In the segment ‘ZooVidTek’, situated between GreenScreen … and the video cabinets, this perspective is filtered through a number of analogue and digital technologies and their temporal and perceptual structures. Made in ‘Eaven (2004), for instance – a computer animation of Jeff Koons’ stainless steel sculpture Rabbit (1986) that has been transferred to 16mm film – shows its own digital construction through a clever play on the indexical logic of analogue media: because the camera is not reflected in the surface of Rabbit, the seemingly analogue recording is revealed to be virtual. The interweaving of different media, materialities and histori­cities, however, does not only affect the authenticity of media depiction. In As If these registers are closely tied to questions of contemporary subjectivity and to autobiography. That today not only things but also people are subject to reproductive procedures is evident not least in MyAlbum, a sort of prequel to Fiorucci Made Me Hardcore, Leckey’s homage to British club culture.

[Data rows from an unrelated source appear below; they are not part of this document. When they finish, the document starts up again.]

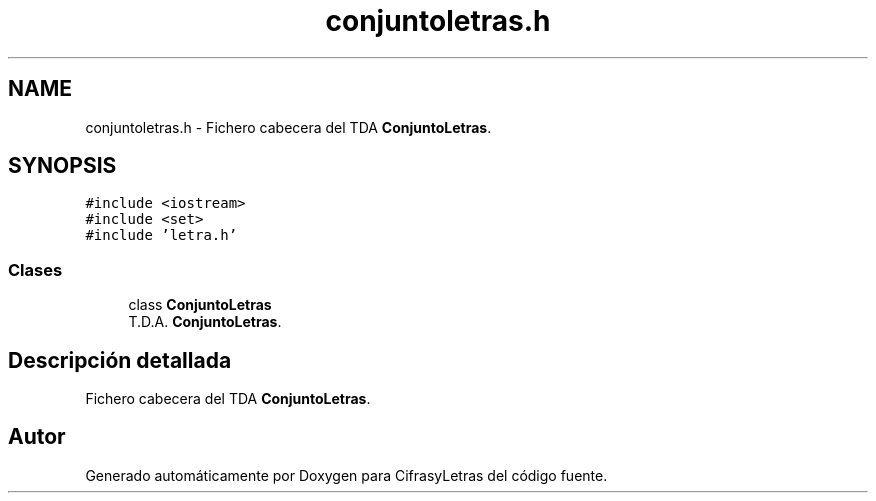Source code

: .TH "conjuntoletras.h" 3 "Sábado, 4 de Enero de 2020" "CifrasyLetras" \" -*- nroff -*-
.ad l
.nh
.SH NAME
conjuntoletras.h \- Fichero cabecera del TDA \fBConjuntoLetras\fP\&.  

.SH SYNOPSIS
.br
.PP
\fC#include <iostream>\fP
.br
\fC#include <set>\fP
.br
\fC#include 'letra\&.h'\fP
.br

.SS "Clases"

.in +1c
.ti -1c
.RI "class \fBConjuntoLetras\fP"
.br
.RI "T\&.D\&.A\&. \fBConjuntoLetras\fP\&. "
.in -1c
.SH "Descripción detallada"
.PP 
Fichero cabecera del TDA \fBConjuntoLetras\fP\&. 


.SH "Autor"
.PP 
Generado automáticamente por Doxygen para CifrasyLetras del código fuente\&.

MyAlbum is composed of found footage material, compiled into ten ‘tracks’, spanning from 1954 – ten years before Leckey’s birth – to 1999. It shows key moments of ‘his’ life. The first chapter, ‘Fathers&Mirrors’, begins with black and white footage of a rock’n’roll concert and an Elvis Presley impersonator. The sequence that follows is already in colour, seemingly more ‘real’; what it shows, how­ever, is a copy of the previous Elvis footage. The copy of Elvis and the copy of this copy pinpoint right from the outset that authenticity – including the facts of one’s own biography – bears a fictive kernel. As a compilation of found memories, the album of ‘Leckey’s’ life is that of a life in a specific time. It is also an album of time, insofar as his reflection on subjectivity and its construction evolves with the specificities of storage media. Leckey has often said that he apprehends objects only as images – as reproductions. This applies not least to how he sees himself.